Source: Aging Care American Music Therapy Association, Inc.
“Music gives a soul to the universe, wings to the mind, flight to the imagination, and life to everything.” – Plato
Here are some known benefits of music therapy to senior adults:
Reduce stress and anxiety (this works for the caregiver too)
Sense of self-control (over one’s own life)
Emotional connection with other family members who participate
Management of pain and discomfort
Mood and emotional state
Social activity within the community
Source: Caring Village
How to make music therapy to help a loved one who has Alzheimer’s disease a better experience:
Think about their preferences.
Ask them directly or gauge their reactions to a range of music. Involve family and friends by asking them to suggest songs or make playlists.
Set the mood.
Play music or sing a song that’s soothing to calm your loved one. To boost your loved one’s mood or help them get moving, use more upbeat music.
Singing along to music together can boost the mood and enhance your relationship.

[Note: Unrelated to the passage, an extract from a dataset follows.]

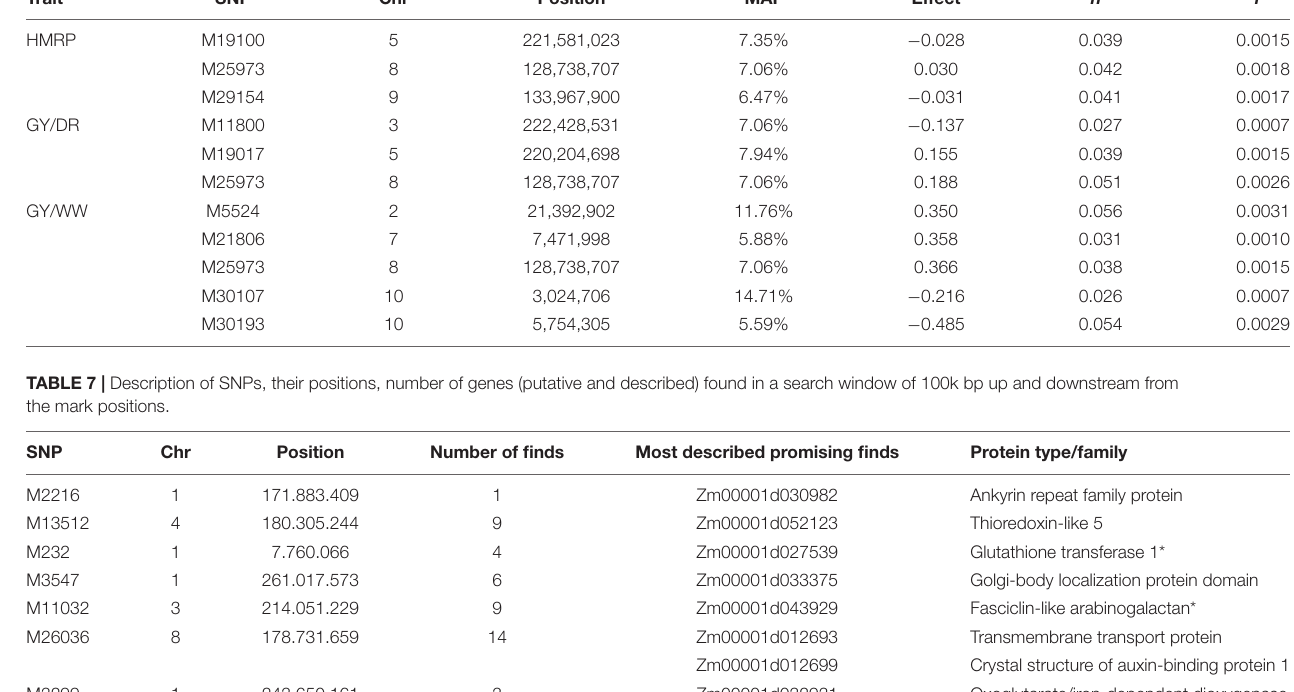
TABLE 6 | Significant SNPs for drought-tolerance index and grain yield in drought and well-watered conditions, with the SNP position (chromosome and position), minor frequency allele, effect, heritability, and r 2 for the GWAS of BC1S2 generation. Trait SNP Chr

Turn off the TV. Shut the door. Opt for music that isn’t interrupted by commercials, which can cause confusion.
Help your loved one to clap along or tap his or her feet to the beat. If possible, consider dancing with your loved one.
Pay attention to your loved one’s response.
If your loved one seems to enjoy particular songs, play them often. If your loved one reacts negatively to a song or type of music, choose something else.